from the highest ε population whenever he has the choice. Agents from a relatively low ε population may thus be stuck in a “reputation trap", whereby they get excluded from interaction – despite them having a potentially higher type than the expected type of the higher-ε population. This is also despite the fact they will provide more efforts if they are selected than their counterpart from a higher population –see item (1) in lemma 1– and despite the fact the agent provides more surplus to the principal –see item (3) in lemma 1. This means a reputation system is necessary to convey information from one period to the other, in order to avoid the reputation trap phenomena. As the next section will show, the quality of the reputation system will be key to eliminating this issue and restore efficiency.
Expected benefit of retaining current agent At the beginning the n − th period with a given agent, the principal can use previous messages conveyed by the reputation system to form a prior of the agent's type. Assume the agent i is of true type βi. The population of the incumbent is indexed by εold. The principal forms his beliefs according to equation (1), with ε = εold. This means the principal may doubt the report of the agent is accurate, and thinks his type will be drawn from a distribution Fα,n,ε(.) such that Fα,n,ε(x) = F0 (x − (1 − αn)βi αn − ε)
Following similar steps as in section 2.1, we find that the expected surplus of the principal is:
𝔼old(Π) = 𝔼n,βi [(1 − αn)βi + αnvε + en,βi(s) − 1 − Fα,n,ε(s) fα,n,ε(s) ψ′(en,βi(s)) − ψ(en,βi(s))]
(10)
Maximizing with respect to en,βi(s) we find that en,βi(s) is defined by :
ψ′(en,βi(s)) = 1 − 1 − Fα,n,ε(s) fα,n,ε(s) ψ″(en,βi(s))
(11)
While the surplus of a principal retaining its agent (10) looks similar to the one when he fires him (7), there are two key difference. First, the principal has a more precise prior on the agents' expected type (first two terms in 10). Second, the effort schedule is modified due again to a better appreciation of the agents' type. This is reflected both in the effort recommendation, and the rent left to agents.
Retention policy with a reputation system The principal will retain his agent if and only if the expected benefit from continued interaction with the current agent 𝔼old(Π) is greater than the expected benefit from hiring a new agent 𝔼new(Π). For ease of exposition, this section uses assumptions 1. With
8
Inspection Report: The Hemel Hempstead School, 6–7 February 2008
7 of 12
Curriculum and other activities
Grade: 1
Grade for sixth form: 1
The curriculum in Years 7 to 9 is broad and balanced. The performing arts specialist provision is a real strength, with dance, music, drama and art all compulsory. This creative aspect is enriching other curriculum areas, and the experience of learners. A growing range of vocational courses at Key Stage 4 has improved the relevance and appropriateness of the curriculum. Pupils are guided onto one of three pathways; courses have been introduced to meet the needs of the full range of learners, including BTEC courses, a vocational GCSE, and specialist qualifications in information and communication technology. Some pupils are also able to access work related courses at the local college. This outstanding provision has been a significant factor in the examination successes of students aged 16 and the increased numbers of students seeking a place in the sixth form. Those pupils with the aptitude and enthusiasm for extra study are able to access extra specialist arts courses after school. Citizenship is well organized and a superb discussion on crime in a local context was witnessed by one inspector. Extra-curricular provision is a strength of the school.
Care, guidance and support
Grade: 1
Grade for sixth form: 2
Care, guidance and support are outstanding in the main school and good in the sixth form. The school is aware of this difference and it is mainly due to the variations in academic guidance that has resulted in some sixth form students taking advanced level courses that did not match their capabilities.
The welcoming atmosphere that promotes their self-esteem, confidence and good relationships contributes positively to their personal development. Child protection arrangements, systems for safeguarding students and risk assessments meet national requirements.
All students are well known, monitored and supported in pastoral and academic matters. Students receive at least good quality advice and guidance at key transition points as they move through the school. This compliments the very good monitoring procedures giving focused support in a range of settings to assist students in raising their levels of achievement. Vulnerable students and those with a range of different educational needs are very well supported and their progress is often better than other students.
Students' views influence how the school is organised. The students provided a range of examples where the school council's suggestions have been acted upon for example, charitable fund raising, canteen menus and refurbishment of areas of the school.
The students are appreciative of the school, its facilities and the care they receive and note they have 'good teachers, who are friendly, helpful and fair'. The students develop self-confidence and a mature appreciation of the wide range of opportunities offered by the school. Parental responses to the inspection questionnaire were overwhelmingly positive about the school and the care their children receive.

# TASK REQUIREMENTS
Return the data from the top line through the bottom line exactly.

# COMPLETED EXERCISE
from the highest ε population whenever he has the choice. Agents from a relatively low ε population may thus be stuck in a “reputation trap", whereby they get excluded from interaction – despite them having a potentially higher type than the expected type of the higher-ε population. This is also despite the fact they will provide more efforts if they are selected than their counterpart from a higher population –see item (1) in lemma 1– and despite the fact the agent provides more surplus to the principal –see item (3) in lemma 1. This means a reputation system is necessary to convey information from one period to the other, in order to avoid the reputation trap phenomena. As the next section will show, the quality of the reputation system will be key to eliminating this issue and restore efficiency.
Expected benefit of retaining current agent At the beginning the n − th period with a given agent, the principal can use previous messages conveyed by the reputation system to form a prior of the agent's type. Assume the agent i is of true type βi. The population of the incumbent is indexed by εold. The principal forms his beliefs according to equation (1), with ε = εold. This means the principal may doubt the report of the agent is accurate, and thinks his type will be drawn from a distribution Fα,n,ε(.) such that Fα,n,ε(x) = F0 (x − (1 − αn)βi αn − ε)
Following similar steps as in section 2.1, we find that the expected surplus of the principal is:
𝔼old(Π) = 𝔼n,βi [(1 − αn)βi + αnvε + en,βi(s) − 1 − Fα,n,ε(s) fα,n,ε(s) ψ′(en,βi(s)) − ψ(en,βi(s))]
(10)
Maximizing with respect to en,βi(s) we find that en,βi(s) is defined by :
ψ′(en,βi(s)) = 1 − 1 − Fα,n,ε(s) fα,n,ε(s) ψ″(en,βi(s))
(11)
While the surplus of a principal retaining its agent (10) looks similar to the one when he fires him (7), there are two key difference. First, the principal has a more precise prior on the agents' expected type (first two terms in 10). Second, the effort schedule is modified due again to a better appreciation of the agents' type. This is reflected both in the effort recommendation, and the rent left to agents.
Retention policy with a reputation system The principal will retain his agent if and only if the expected benefit from continued interaction with the current agent 𝔼old(Π) is greater than the expected benefit from hiring a new agent 𝔼new(Π). For ease of exposition, this section uses assumptions 1. With
8
Inspection Report: The Hemel Hempstead School, 6–7 February 2008
7 of 12
Curriculum and other activities
Grade: 1
Grade for sixth form: 1
The curriculum in Years 7 to 9 is broad and balanced. The performing arts specialist provision is a real strength, with dance, music, drama and art all compulsory. This creative aspect is enriching other curriculum areas, and the experience of learners. A growing range of vocational courses at Key Stage 4 has improved the relevance and appropriateness of the curriculum. Pupils are guided onto one of three pathways; courses have been introduced to meet the needs of the full range of learners, including BTEC courses, a vocational GCSE, and specialist qualifications in information and communication technology. Some pupils are also able to access work related courses at the local college. This outstanding provision has been a significant factor in the examination successes of students aged 16 and the increased numbers of students seeking a place in the sixth form. Those pupils with the aptitude and enthusiasm for extra study are able to access extra specialist arts courses after school. Citizenship is well organized and a superb discussion on crime in a local context was witnessed by one inspector. Extra-curricular provision is a strength of the school.
Care, guidance and support
Grade: 1
Grade for sixth form: 2
Care, guidance and support are outstanding in the main school and good in the sixth form. The school is aware of this difference and it is mainly due to the variations in academic guidance that has resulted in some sixth form students taking advanced level courses that did not match their capabilities.
The welcoming atmosphere that promotes their self-esteem, confidence and good relationships contributes positively to their personal development. Child protection arrangements, systems for safeguarding students and risk assessments meet national requirements.
All students are well known, monitored and supported in pastoral and academic matters. Students receive at least good quality advice and guidance at key transition points as they move through the school. This compliments the very good monitoring procedures giving focused support in a range of settings to assist students in raising their levels of achievement. Vulnerable students and those with a range of different educational needs are very well supported and their progress is often better than other students.
Students' views influence how the school is organised. The students provided a range of examples where the school council's suggestions have been acted upon for example, charitable fund raising, canteen menus and refurbishment of areas of the school.
The students are appreciative of the school, its facilities and the care they receive and note they have 'good teachers, who are friendly, helpful and fair'. The students develop self-confidence and a mature appreciation of the wide range of opportunities offered by the school. Parental responses to the inspection questionnaire were overwhelmingly positive about the school and the care their children receive.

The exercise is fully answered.